Tuesday started with Russia and Ukraine seeming to agree on opening up humanitarian corridors out of several devastated cities but by the afternoon Ukraine accused Russian troops of violating the ceasefire and shelling an evacuation route out of the desperate city of Mariupol, where some 200,000 civilians are trapped.
Also in the afternoon, in a major escalation on the economic front, U.S. President Joe Biden announced a ban on Russian oil, gas and coal imports, a move that rattled oil markets further and pushed up the price of energy even higher.
The economic fallout of the war between Ukraine and Russia may push the world into a global recession that could cause even more unrest around a world already on its knees due to the coronavirus pandemic.
Groups of civilians were evacuated from Sumy, Irpin and other besieged Ukrainian towns and cities on Tuesday before the ceasefire broke down.
This was the second time the evacuation of Mariupol faltered, though some civilians have managed to flee the city via a route that leads to Russia-controlled territory. Russia media spoke to civilians charging Ukrainian forces were not letting people leave Mariupol.
Fighting is especially intense in and around Mariupol, a southern port city surrounded by Russian and pro-Russian forces. Russia accuses hardcore Ukrainian soldiers with the Azov Battalion of not letting civilians leave the besieged city, which is deemed crucial in Russian efforts to connect Crimea, a peninsula annexed by Russia in 2014, with parts of eastern Ukraine under Russian control.
Russia came under fresh accusations of killing civilians and inflicting catastrophic damage on Ukrainian cities. Russia accuses Ukrainian forces of attacking from residential areas and using civilians as “human shields.”
On Tuesday, Ukraine accused Russian troops of killing three orphanage teachers and wounding two others after striking a minibus in the region of Mykolayiv, an area near the southern port city of Odessa, which Russia is trying to seize. News media also showed horrifying video of what was described as a Russian armored vehicle firing at a civilian car and incinerating an elderly couple inside.
For as horrific as Russia’s assault on Ukraine has been, some military experts say Russian military strategists may have made a miscalculation by actually being “too soft” at the opening stages of the invasion and choosing not to bomb Ukrainian military barracks and unleashing Russia’s catastrophic artillery might against Ukraine. Russia, some experts say, may not have wanted to cause massive deaths in the hope of not turning Ukrainian sentiment against Russia.

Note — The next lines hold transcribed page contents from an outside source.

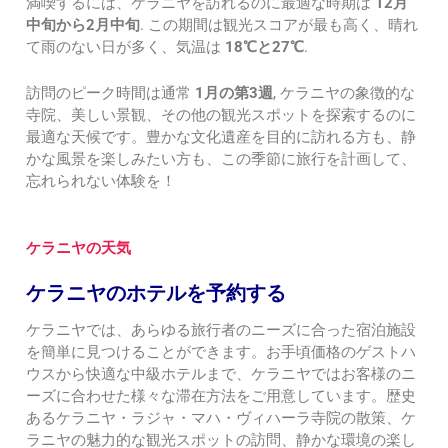
満喫するには、ケラニヤを訪れるのに最適な時期は
12月
中旬から2月中旬
. この期間は観光スコアが最も高く、晴れ
て雨のない日が多く、気温は
18℃と27℃
.
訪問のピーク時間は通常
1月の第3週
, ケラニヤの象徴的な
寺院、美しい景観、その他の観光スポットを探索するのに
最適な天候です。豊かな文化遺産を目的に訪れる方も、静
かな風景を楽しみたい方も、この季節に旅行を計画して、
忘れられない体験を！
ケラニヤの天気
ケラニヤのホテルを予約する
ケラニヤでは、あらゆる旅行者のニーズに合った宿泊施設
を簡単に見つけることができます。お手頃価格のゲストハ
ウスから快適な中級ホテルまで、ケラニヤではお客様のニ
ーズに合わせた様々な滞在方法をご用意しています。歴史
あるケラニヤ・ラジャ・マハ・ヴィハーラ寺院の散策、ケ
ラニヤの魅力的な観光スポットの訪問、静かな環境の楽し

Western and Ukrainian analysts suggest an increasingly isolated, irrational and ideological Russian President Vladimir Putin, obsessed with the idea of reconstituting the old Russian empire with himself as a new kind of tsar, badly misjudged the sentiment of a Ukrainian population in thinking they would welcome Russian troops as “liberators.”
They argue he was deluded by a notion that Ukrainians in the eastern part of the country would not see Russia as the enemy but rather as a sister nation.
On Tuesday, the heads of U.S. spy agencies warned that Putin’s setbacks in Ukraine may cause him to escalate attacks on Ukraine and that the world needs to be prepared for “an ugly next few weeks.”